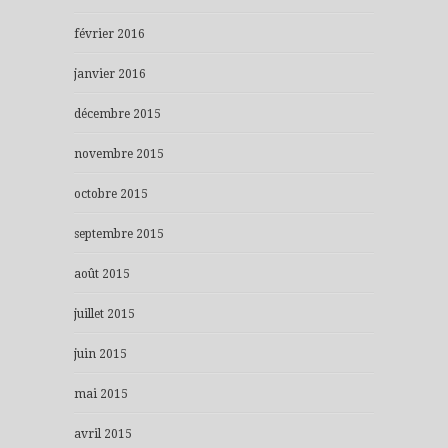
février 2016
janvier 2016
décembre 2015
novembre 2015
octobre 2015
septembre 2015
août 2015
juillet 2015
juin 2015
mai 2015
avril 2015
::::::::
- Problem details -
Lines from the one containing "décembre 2015" through the last line of the records, restated word for word: that is the whole response.

- Exercise response -
décembre 2015
novembre 2015
octobre 2015
septembre 2015
août 2015
juillet 2015
juin 2015
mai 2015
avril 2015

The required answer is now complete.